Upper school chemistry teacher Andrew Irvine competed as a member of the United States canoe polo team at the 2022 World Games in Birmingham, Ala., in July and the 2022 International Canoe Federation’s Canoe Polo World Championships in Saint-Omer, France, in August.
Irvine was originally scheduled to compete in 2020, but the onset of the COVID-19 pandemic put all competition on hold. “When were told the World Games were happening [in 2022] … we had some meetings and got together on Zoom and we talked about what the expectations were,” Irvine said. Despite some setbacks, such as team members leaving and the departure of their coach, the team regrouped and began training with visitors from New York and Texas. Irvine was selected as a member of the team in March.
The team held training camps and participated in a tournament called the Cup of the West with other U.S. canoe polo squads and a team from Canada. Members of the team local to the Bay Area trained every week at Shoreline Lake in Mountain View and the Berkeley Marina.
Going into the World Games, the team was up against some extremely tough competition. “They have programs that start as young as 7 years old, in schools and in universities,” Irvine said. Despite not winning any of their games, the team was able to overcome expectations. “We were more competitive than I think some people expected.”
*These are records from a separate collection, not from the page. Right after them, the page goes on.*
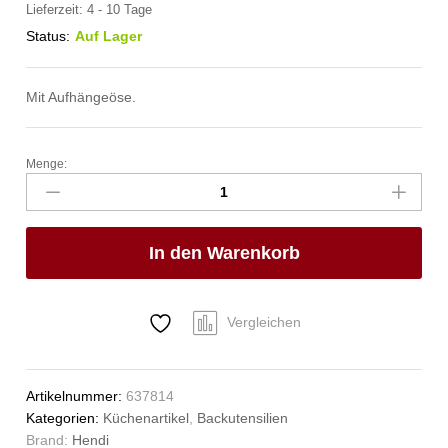
Lieferzeit:
4 - 10 Tage
Status:
Auf Lager
Mit Aufhängeöse.
Menge:
Backsieb,
rund,
HENDI,
für
In den Warenkorb
Paniermehl,
ø250x(H)75mm
Anzahl
Vergleichen
Artikelnummer:
637814
Kategorien:
Küchenartikel
,
Backutensilien
Brand:
Hendi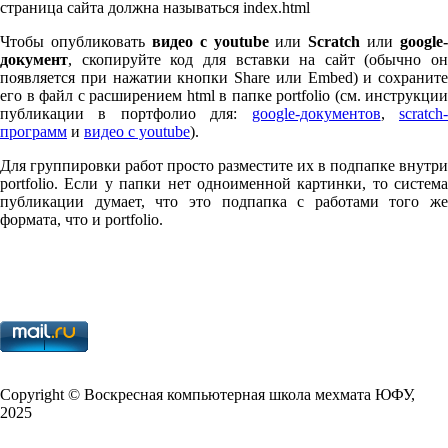
страница сайта должна называться index.html
Чтобы опубликовать
видео с youtube
или
Scratch
или
google-
документ
, скопируйте код для вставки на сайт (обычно он
появляется при нажатии кнопки Share или Embed) и сохраните
его в файл с расширением html в папке port­fo­lio (см. инструкции
публикации в портфолио для:
google-документов
,
scratch
программ
и
видео с youtube
).
Для группировки работ просто разместите их в подпапке внутри
port­fo­lio. Если у папки нет одноименной картинки, то система
публикации думает, что это подпапка с работами того же
формата, что и port­fo­lio.
Copy­right © Воскресная компьютерная школа мехмата
ЮФУ
,
2025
Canoe polo ended up being the most popular event at the World Games, and Irvine said fans in attendance were highly appreciative and excited to meet members of the team. “We had people asking for our pictures, and someone asked for my autograph,” he exclaimed. “I was like, ‘You’re sure, right?’”
The following month, the team headed to France for the ICF World Championships, which featured a much greater number of teams and categories than the World Games. Team USA was grouped with teams from Hong Kong, Japan, Malaysia, Spain and Taipei, Taiwan. They had three wins total, defeating Hong Kong twice as well as Japan, and recorded a tie against Taipei. “We were actually winning [against Taipei] up until the last minute, and if we had beat them, we would have been in the top 12,” Irvine said.
After the improved performance at the World Championships, “We reflected on how the World Games was like a training session, preparing us for the World Championships,” Irvine said, adding that he felt happy with his performance after seeing the level of competition he and the team were up against and remembering aspects of his performance. “I had some huge, impactful moments on the team,” he said. “I was happy to have found a way to contribute.”